**Available records:**
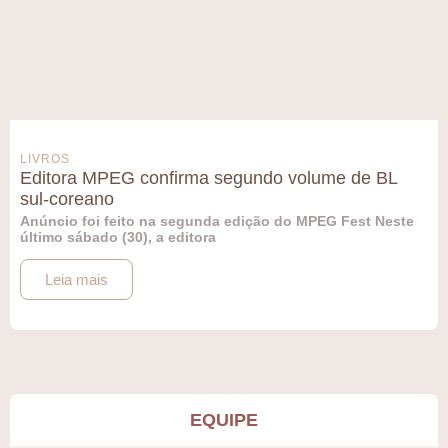
LIVROS
Editora MPEG confirma segundo volume de BL
sul-coreano
Anúncio foi feito na segunda edição do MPEG Fest Neste
último sábado (30), a editora
Leia mais
EQUIPE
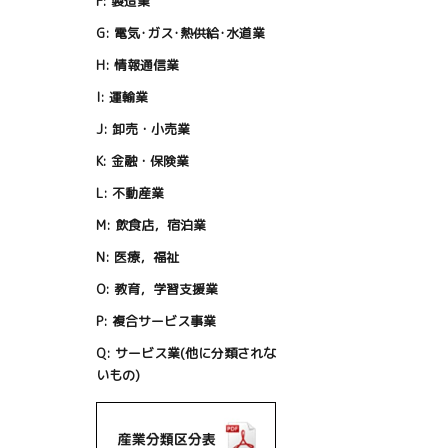
F:
製造業
G:
電気･ガス･熱供給･水道業
H:
情報通信業
I:
運輸業
J:
卸売・小売業
K:
金融・保険業
L:
不動産業
M:
飲食店，宿泊業
N:
医療，福祉
O:
教育，学習支援業
P:
複合サービス事業
Q:
サービス業(他に分類されな
いもの)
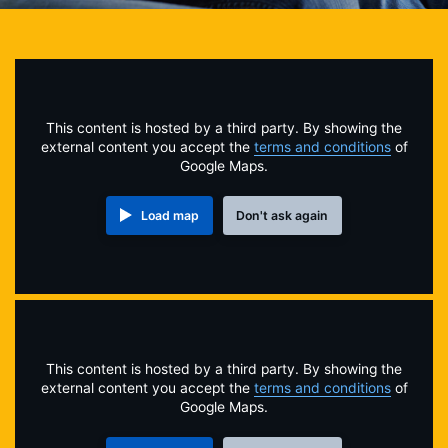
Online Payments
Apply Now
This content is hosted by a third party. By showing the
external content you accept the
terms and conditions
of
Google Maps.
Load map
Don't ask again
This content is hosted by a third party. By showing the
external content you accept the
terms and conditions
of
Google Maps.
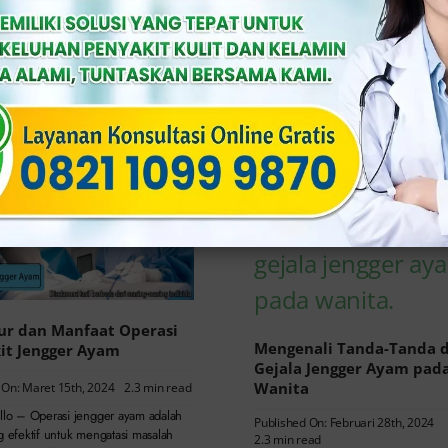
Klinik Apollo –Pengobatan jengger 
belum pengobatan, kenali ciri
vagina dengan segera sangat perlu u
yam […]
mencegah komplikasi lebih lanjut da
penyebaran infeksi. Berbagai […]
ur dan Manfaat Operasi
Mengenali Tanda-Tanda 
it Jengger Ayam
Gejala Jengger Ayam pad
Wanita
 On: Maret 15th, 2024
2.3 min read
ollo – Operasi jengger ayam adalah
Published On: Februari 28th, 2024
g efektif untuk mengatasi masalah
2.3 min read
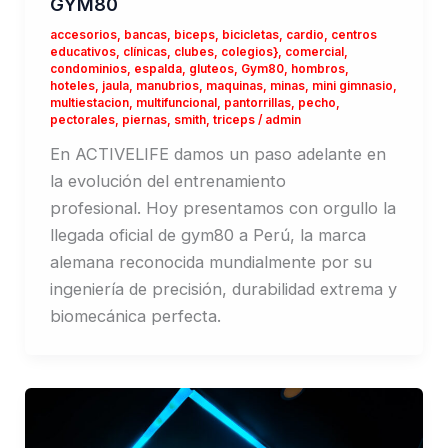
GYM80
accesorios
,
bancas
,
biceps
,
bicicletas
,
cardio
,
centros
educativos
,
clínicas
,
clubes
,
colegios}
,
comercial
,
condominios
,
espalda
,
gluteos
,
Gym80
,
hombros
,
hoteles
,
jaula
,
manubrios
,
maquinas
,
minas
,
mini gimnasio
,
multiestacion
,
multifuncional
,
pantorrillas
,
pecho
,
pectorales
,
piernas
,
smith
,
triceps
/
admin
En ACTIVELIFE damos un paso adelante en
la evolución del entrenamiento
profesional. Hoy presentamos con orgullo la
llegada oficial de gym80 a Perú, la marca
alemana reconocida mundialmente por su
ingeniería de precisión, durabilidad extrema y
biomecánica perfecta.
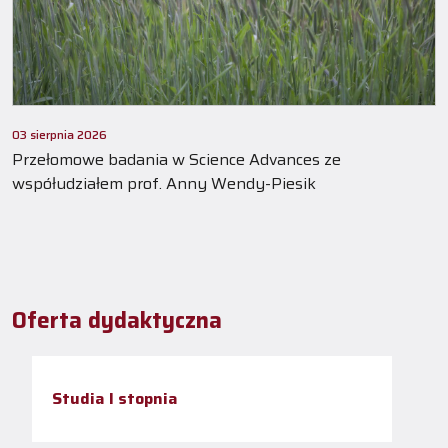
03 sierpnia 2026
Przełomowe badania w Science Advances ze
współudziałem prof. Anny Wendy-Piesik
Oferta dydaktyczna
Studia I stopnia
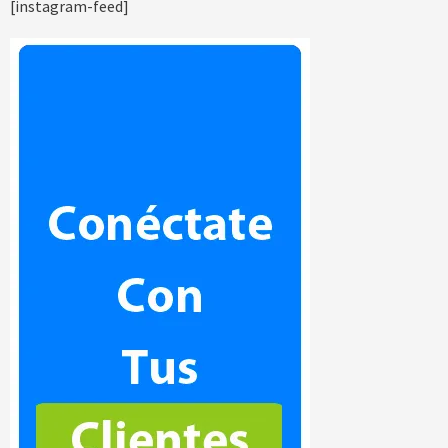
[instagram-feed]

**Task goal:**
Starting from the line with "mini gimnasio" in the records above, repeat each line exactly until you have written the line with "03 sierpnia 2026", then stop; drop the pictures.

**Expected answer:**
mini gimnasio
,
multiestacion
,
multifuncional
,
pantorrillas
,
pecho
,
pectorales
,
piernas
,
smith
,
triceps
/
admin
En ACTIVELIFE damos un paso adelante en
la evolución del entrenamiento
profesional. Hoy presentamos con orgullo la
llegada oficial de gym80 a Perú, la marca
alemana reconocida mundialmente por su
ingeniería de precisión, durabilidad extrema y
biomecánica perfecta.
03 sierpnia 2026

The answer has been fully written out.